The paragraph that led to the freak-out read as follows: “[Voight is] obviously entitled to say and write whatever he wants. But it’s only natural that industry-based Obama supporters will henceforth regard him askance. Honestly? If I were a producer and I had to make a casting decision about hiring Voight or some older actor who hadn’t pissed me off with an idiotic Washington Times op-ed piece, I might very well say to myself, ‘Voight? Let him eat cake.'”
I was just being honest about how I might theoretically react if I was in a position to hire or not hire Voight — big deal. That’s several football fields away from suggesting or even implying that producers should band together and deny employment to Voight because he wrote an idiotic op-ed piece. I hope it’s not a shock to anyone that people tend to hire according to whims and hunches, likes and dislikes, alliances and contretemps. Producers hire or don’t hire people all the time because an actor is liked or disliked, because a friend thinks he’s an asshole or a good guy, because the actor and the producer go to the same fitness club or their kids know each other, etc.
I was just indulging in a feeling that I might have — a momentary “fuck Jon Voight” impulse that I might feel or give voice to — if I were a producer. Admit it — it feels good to stick it to people you don’t like or strongly disagree with. (Again, I urge everyone to read Voight’s op-ed article — it’s certifiable.) As I said to an HE reader on the same page, “I didn’t say I had a shit list, or that I believe in the idea of one. I just said it feels good to think of shit-listing certain people. As a fun fantasy. Not that I think for a second that anyone would give a damn.”

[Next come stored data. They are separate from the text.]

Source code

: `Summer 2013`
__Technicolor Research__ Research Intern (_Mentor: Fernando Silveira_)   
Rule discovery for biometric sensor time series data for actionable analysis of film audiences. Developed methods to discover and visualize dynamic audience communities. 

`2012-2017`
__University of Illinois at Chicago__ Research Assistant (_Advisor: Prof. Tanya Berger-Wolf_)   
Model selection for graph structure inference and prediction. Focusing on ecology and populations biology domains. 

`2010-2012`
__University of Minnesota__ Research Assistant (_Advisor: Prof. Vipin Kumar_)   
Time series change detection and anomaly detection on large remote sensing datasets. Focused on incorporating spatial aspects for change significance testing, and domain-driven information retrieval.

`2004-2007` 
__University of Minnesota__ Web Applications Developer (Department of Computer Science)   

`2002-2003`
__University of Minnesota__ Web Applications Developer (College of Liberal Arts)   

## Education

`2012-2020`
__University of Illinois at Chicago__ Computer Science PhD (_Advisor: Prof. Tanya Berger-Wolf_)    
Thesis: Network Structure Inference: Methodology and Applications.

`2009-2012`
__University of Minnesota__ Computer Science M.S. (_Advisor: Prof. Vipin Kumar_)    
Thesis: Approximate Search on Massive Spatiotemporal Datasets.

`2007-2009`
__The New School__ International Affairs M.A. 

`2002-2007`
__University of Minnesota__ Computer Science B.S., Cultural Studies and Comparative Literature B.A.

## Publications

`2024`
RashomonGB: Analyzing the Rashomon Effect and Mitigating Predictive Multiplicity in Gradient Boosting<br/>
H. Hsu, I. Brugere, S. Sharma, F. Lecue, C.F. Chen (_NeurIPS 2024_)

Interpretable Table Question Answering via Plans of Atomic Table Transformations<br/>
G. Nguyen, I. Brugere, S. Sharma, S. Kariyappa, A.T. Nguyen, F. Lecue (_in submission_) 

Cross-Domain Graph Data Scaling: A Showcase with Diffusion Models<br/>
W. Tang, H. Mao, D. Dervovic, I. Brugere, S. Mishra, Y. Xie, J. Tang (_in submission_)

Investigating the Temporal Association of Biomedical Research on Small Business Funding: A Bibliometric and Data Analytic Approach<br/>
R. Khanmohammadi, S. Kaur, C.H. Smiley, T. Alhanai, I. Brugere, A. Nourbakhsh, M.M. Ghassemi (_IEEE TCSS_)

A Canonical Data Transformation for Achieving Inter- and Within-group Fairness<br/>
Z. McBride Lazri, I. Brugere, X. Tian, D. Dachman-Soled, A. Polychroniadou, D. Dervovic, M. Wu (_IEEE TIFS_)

I also said that “my own view is that you always work with the best people you can, regardless of political affiliation. Stanley Kubrick was absolutely correct to hire Adolf Menjou as the cynical French general in Paths of Glory, despite Menjou’s reprehensible right-wing views that included supporting the blacklist. Because Menjou was superb in the part. He wasn’t just giving a performance as that guy — he seemed to “be” him.
I also said “good for Cecil B. DeMille, that awful, sanctimonious, two-faced Bible-thumping vulgarian, for giving Edward G. Robinson a job on The Ten Commandments. Seriously — that was a good and compassionate thing he did, even if he was a prick and a bully at heart.”
It should always be about the work and the potential of this or that artist to be extra-sublime in the service of a movie, and not some political bullshit. At the same time we’re all human and prey to certain vengeance impulses from time to time. My error was in admitting such impulses exist within me. But they exist within all of us.
All the right-wingers who wrote me this morning calling me “a left-wing faggot” and whatnot can blow me.